Bir uçağın liste fiyatının 100–120 milyon dolar olduğu bir dünyada, böylesine büyük bir havayolu şirketinin bu seviyede bir bedelle el değiştirmesi ister istemez şu soruyu akla getiriyor:
“Bu işte bir gariplik yok mu?”
Bu haber Türkiye’de doğal olarak büyük bir başarı hikayesi olarak servis edildi ve medyamızın ilgisini çekmeyi başardı… Pegasus’un bu hamlesi Smartwings’in geniş destinasyon ağı sayesinde Avrupa’da ayak izini genişletmesi anlamında oldukça önemli.
İşin ilginç yanı, Çekya tarafının neredeyse sessiz kalması. Normal şartlarda bu büyüklükte bir satışta ülke medyasının manşetlerinden ekonomistlerin yorumlarına, iş dünyasının analizlerinden hükümet açıklamalarına kadar geniş bir tartışma beklenirdi.
Fakat ortada neredeyse hiçbir şey yok. Çek medyasında sadece küçük notlarda, “satış sürecinin 2026 yılında tamamen netleşebileceği” ifadeleri yer alıyor. Yani ortada kesinleşmiş bir devrin bile olmadığı anlaşılıyor.
Araştırmalarımıza göre, Smartwings uzun yıllardır mali sorunlarla, borç yapılandırma ve devlet desteği tartışmalarıyla gündemdeydi. Filonun büyük kısmı leasing üzerinden yönetiliyor, yani uçakların çoğu şirketin malı değil. Bu nedenle 154 milyon euro’luk satış bir yönüyle mantıklı görünse de, “borçlar nasıl devrediliyor, varlıklar nasıl değerleniyor, şirket hangi yükümlülüklerle birlikte gidiyor?” soruları şu an için havada kalıyor.
Pegasus cephesinde ise süreç büyük bir stratejik genişleme olarak görülüyor. CEO Güliz Öztürk kısa açıklamasında, “Avrupa operasyonlarımızı güçlendirecek, Prag merkezli geniş bir pazara etkin şekilde erişim sağlayacak önemli bir adım atıyoruz” dedi.

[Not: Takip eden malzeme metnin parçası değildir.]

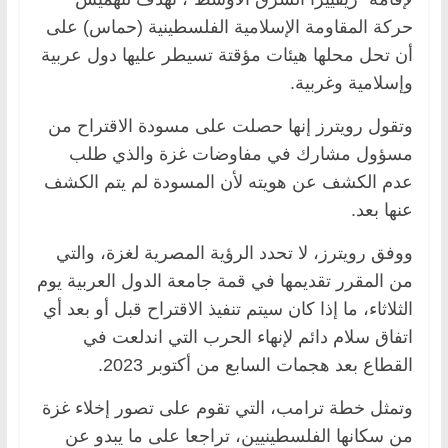
حركة المقاومة الإسلامية الفلسطينية (حماس) على
أن تحل محلها هيئات مؤقتة تسيطر عليها دول عربية
وإسلامية وغربية.
وتقول رويترز إنها حصلت على مسودة الاقتراح من
مسؤول مشارك في مفاوضات غزة والذي طلب
عدم الكشف عن هويته لأن المسودة لم يتم الكشف
عنها بعد.
ووفق رويترز، لا تحدد الرؤية المصرية لغزة، والتي
من المقرر تقديمها في قمة جامعة الدول العربية يوم
الثلاثاء، ما إذا كان سيتم تنفيذ الاقتراح قبل أو بعد أي
اتفاق سلام دائم لإنهاء الحرب التي اندلعت في
القطاع بعد هجمات السابع من أكتوبر 2023.
وتمثل خطة ترامب، التي تقوم على تصور إخلاء غزة
من سكانها الفلسطينيين، تراجعا على ما يبدو عن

Ancak şirket yönetimi bile satın almanın regülasyon süreçlerine ve 2026’da netleşecek onay mekanizmalarına bağlı olduğunu açıkça vurguluyor.
Pegasus için bu satın alma doğru yönetilirse güçlü bir Avrupa hamlesine dönüşebilir. Ancak Çek tarafındaki suskunluk, satış rakamının şaşırtıcı derecede düşük olması ve sürecin 2026’ya sarkan belirsizliği ister istemez soru işaretlerini büyütüyor.
Avrupa’nın önemli charter pazarlarından birinin bu bedelle el değiştirmesi, “Acaba bilmediğimiz başka neler var?” sorusunu akla getiriyor ister istemez!
Çekya Devlet bürokrasisini yakından ilgilendiren Bu satın alma sürecinin 2026 yılı boyunca gündemdi işgal edeceği açık. Önümüzdeki aylarda bu satın almanın altından çıkacak detaylar, iki ülke havacılık kulislerinin en sıcak başlıklarından biri olacağının sinyallerini şimdiden veriyor.